Background: Federated unsupervised learning offers a promising approach to leveraging decentralized data stored on consumer devices, addressing concerns about privacy and lack of annotation. Single-lead electrocardiograms (ECGs) captured on consumer devices are of particular interest due to the global prevalence of cardiovascular disease. The combination of federated and unsupervised learning on biomedical data in a cross-device environment raises questions regarding feasibility and accuracy, especially when considering heterogeneous data. Methods: A randomly selected subset of the Icentia11k open-source dataset containing mobile ECG recordings was used for this study. Heartbeats are labeled as normal, unknown or the pathological classes: premature atrial contraction and premature ventricular contraction. A linear autoencoder model was used as a method to predict the pathological cases using the embedding space and reconstruction error. The model was integrated into a mobile application that supports ECG data recording, preprocessing into heartbeat segments, and participation in a federated learning pipeline as a client node. The autoencoder was trained collaboratively using federated learning with twenty mobile devices, followed by an additional ten epochs of on-device fine-tuning to account for personalization.

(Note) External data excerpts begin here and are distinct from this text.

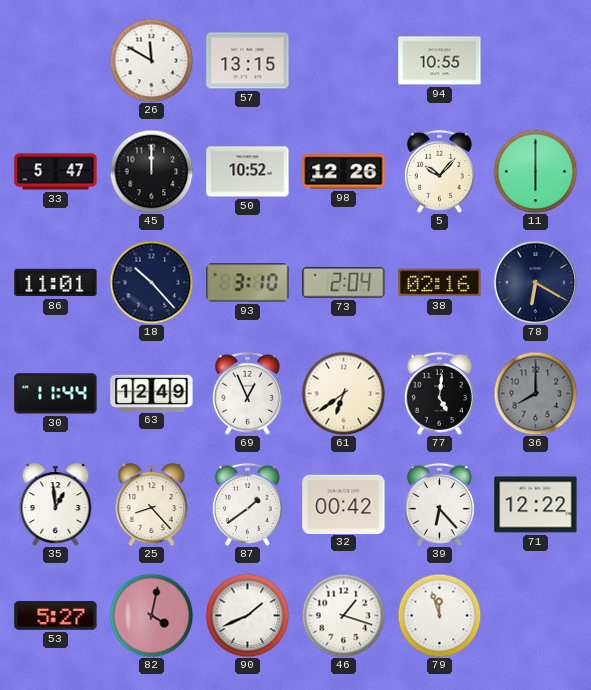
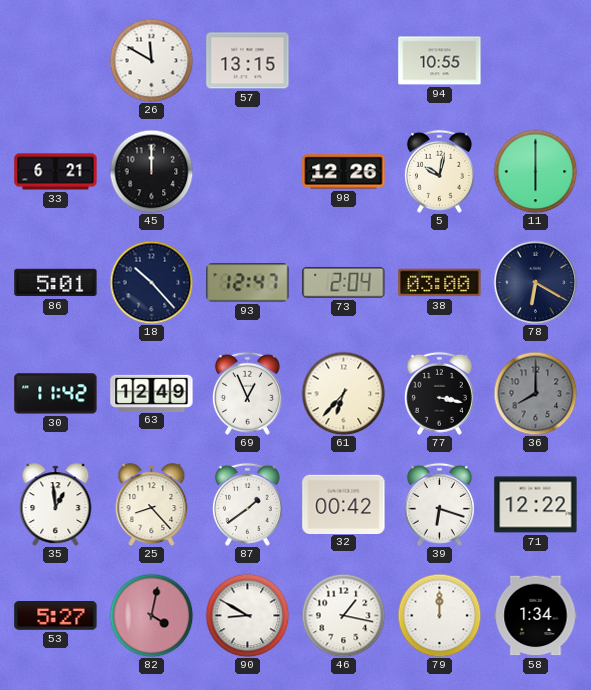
33: 5:47 -> 6:21
50: 10:52 -> none
5: 10:07 -> 10:02
86: 11:01 -> 5:01
93: 3:10 -> 12:47
38: 02:16 -> 03:00
30: 11:44 -> 11:42
61: 6:39 -> 6:37
77: 5:01 -> 3:17
39: 6:23 -> 6:18
90: 1:41 -> 8:50
46: 1:18 -> 1:17
79: 11:57 -> 12:00
58: none -> 1:34
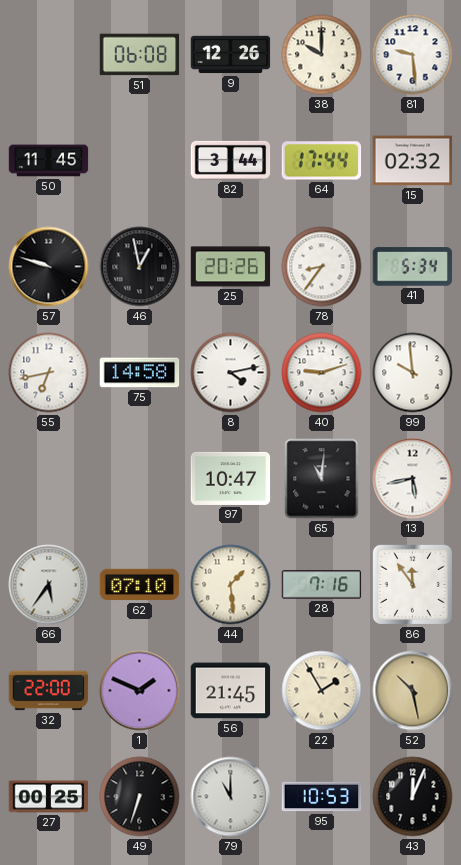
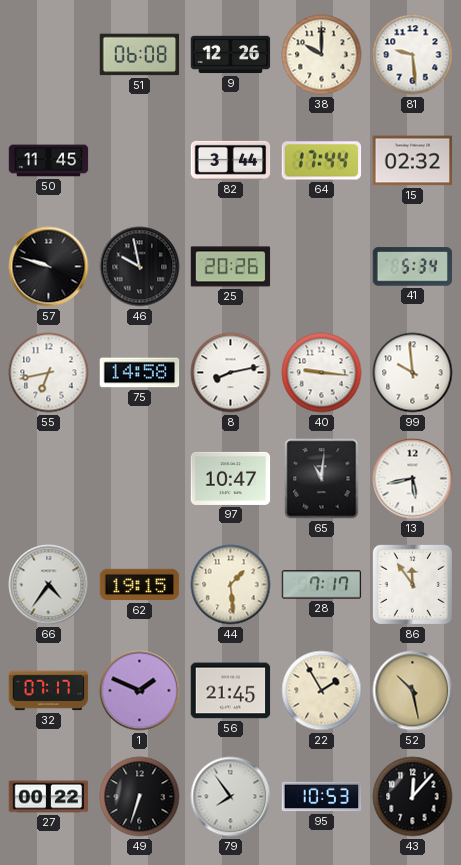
46: 12:58 -> 9:58
78: 8:36 -> none
8: 4:13 -> 8:13
40: 9:12 -> 9:16
66: 5:36 -> 4:36
62: 07:10 -> 19:15
28: 7:16 -> 7:17
32: 22:00 -> 07:17
27: 00:25 -> 00:22
79: 11:00 -> 7:54
43: 12:04 -> 12:07
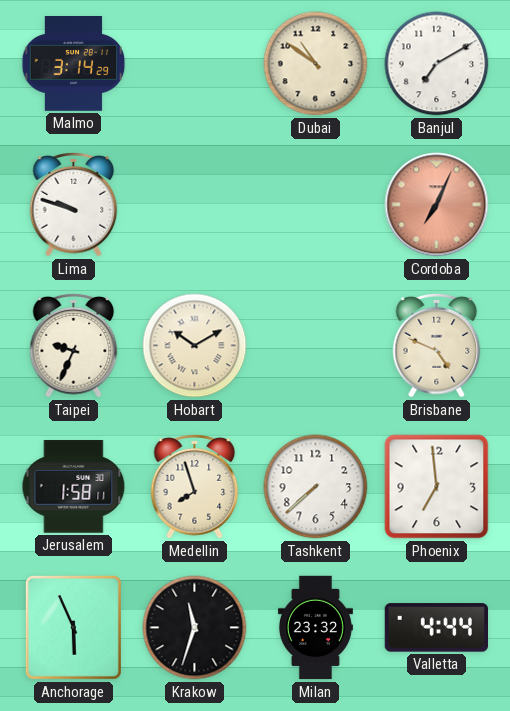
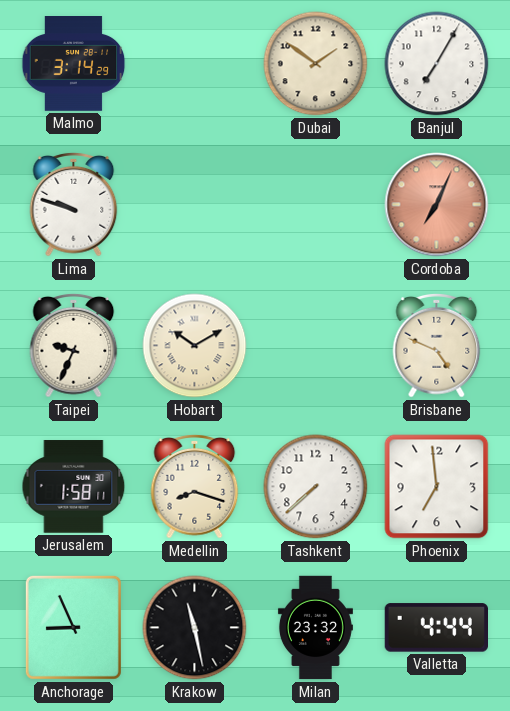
Dubai: 10:51 -> 1:51
Banjul: 7:10 -> 7:05
Medellin: 7:57 -> 8:18
Anchorage: 5:56 -> 8:56
Krakow: 11:33 -> 11:28
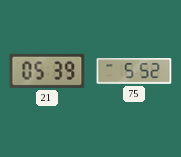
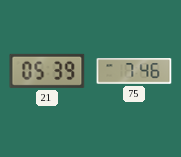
75: 5:52 -> 7:46
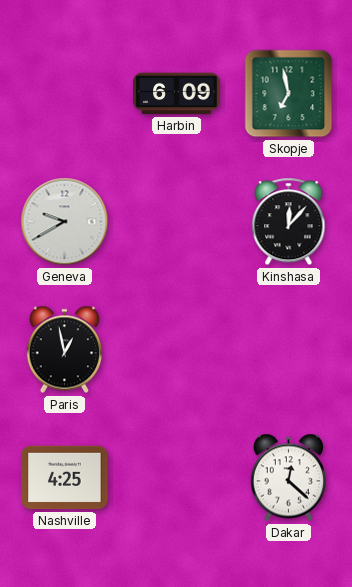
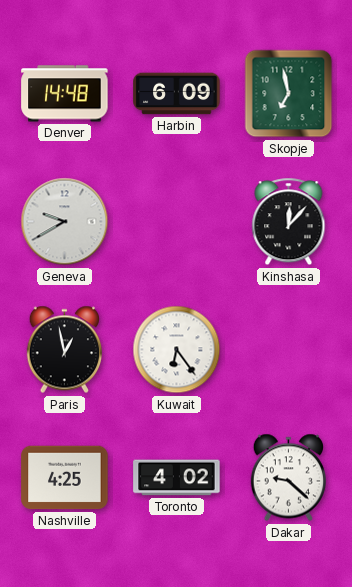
Denver: none -> 14:48
Kuwait: none -> 6:24
Toronto: none -> 4:02
Dakar: 12:22 -> 9:22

Results: The approach yielded a sensitivity of 0.87 and a specificity of 0.8 when the predicted anomalies were compared with the ground truth in a binary fashion. Specifically, the detection rate for premature ventricular contraction was excellent with a sensitivity of 0.97. Conclusion: Overall, the approach proved to be feasible in implementation and competitive in accuracy, specifically when the model was fine-tuned to the subject’s data.